Les étrangers qu’Isaïe loue dans ce passage, bien que non juifs, observent le Shabbat et sont donc bénis. Mais le prophète déclare aussi que ceux-ci « respectent l’Alliance » : il est donc probable que le texte fasse référence aux étrangers qui embrassent pleinement la Torah et font partie d’Israël, c’est-à-dire ceux qu’on appelle aujourd’hui « convertis au judaïsme ».

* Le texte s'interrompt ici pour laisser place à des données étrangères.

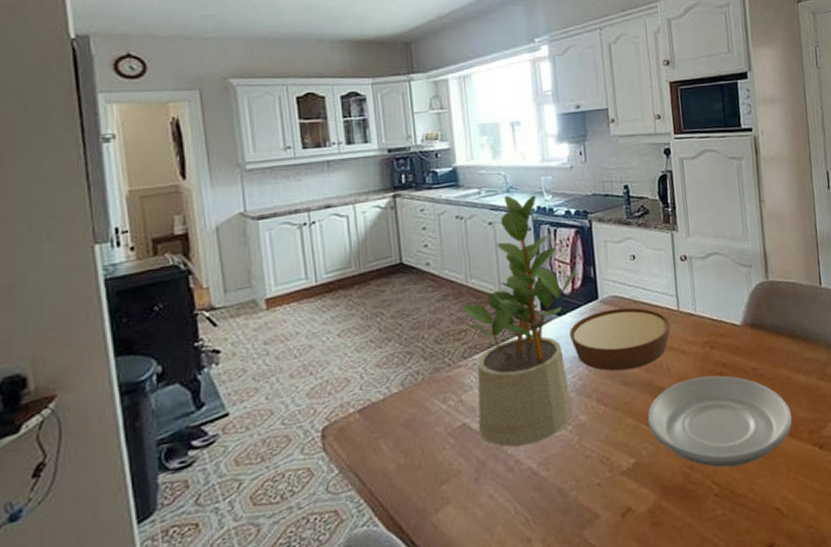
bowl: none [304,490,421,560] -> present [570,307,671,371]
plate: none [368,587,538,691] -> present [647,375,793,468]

Un converti, selon la loi juive, est soumis exactement aux mêmes préceptes qu’un juif né, il n’est donc pas surprenant qu’Isaïe prône l’observance du sabbat par ces prosélytes.

Néanmoins, dans le même livre, nous trouvons une autre affirmation qui, au contraire, a une valeur universelle évidente. Décrivant l’ère messianique, le prophète annonce en effet :

Et il arrivera que de nouvelle lune en nouvelle lune et de sabbat en sabbat , toute chair viendra se prosterner devant moi, dit HaShem (66 : 23).

Le Shabbat, avec la nouvelle lune, est présenté ici comme un jour d’adoration pour « toute chair », c’est-à-dire chaque créature, une idée du sabbat décidément plus large que le concept du « signe » exclusif, mais cohérente avec la consécration du septième jour dans la Genèse.

Le débat rabbinique

Le même contraste que nous avons noté au sein des Écritures – le Shabbat compris d’une part comme signe national d’Israël et d’autre part comme jour sacré pour l’univers – se retrouve également de manière similaire dans la tradition rabbinique.

Le Talmud ( Sanhédrin 58b) rapporte une déclaration très sévère du maître Resh Lakish : « Le Gentil (non juif) qui observe le Chabbat mérite la mort. »

En revanche, dans un autre passage talmudique ( Kéritot 9a), on cite l’opinion de certains Sages selon laquelle le gher toshav , c’est-à-dire le résident étranger qui vit en Israël, doit observer le Chabbat, même partiellement. Cela suppose qu’il puisse encore exister un certain lien entre ce jour sacré et les non-Israélites, du moins dans le cas du gher toshav .

Maïmonide , dans sa codification de la loi juive, accepte la déclaration de Resh Lakish et écrit : « Un goy qui observe le Chabbat, même s’il le fait un autre jour de la semaine qu’il a choisi comme Chabbat, mérite la mort. » Hilkhot Melakhim 10:12).

Même si Maïmonide lui-même précise immédiatement après que cette règle ne doit jamais être appliquée à la lettre, la condamnation exprimée ici apparaît néanmoins très sévère.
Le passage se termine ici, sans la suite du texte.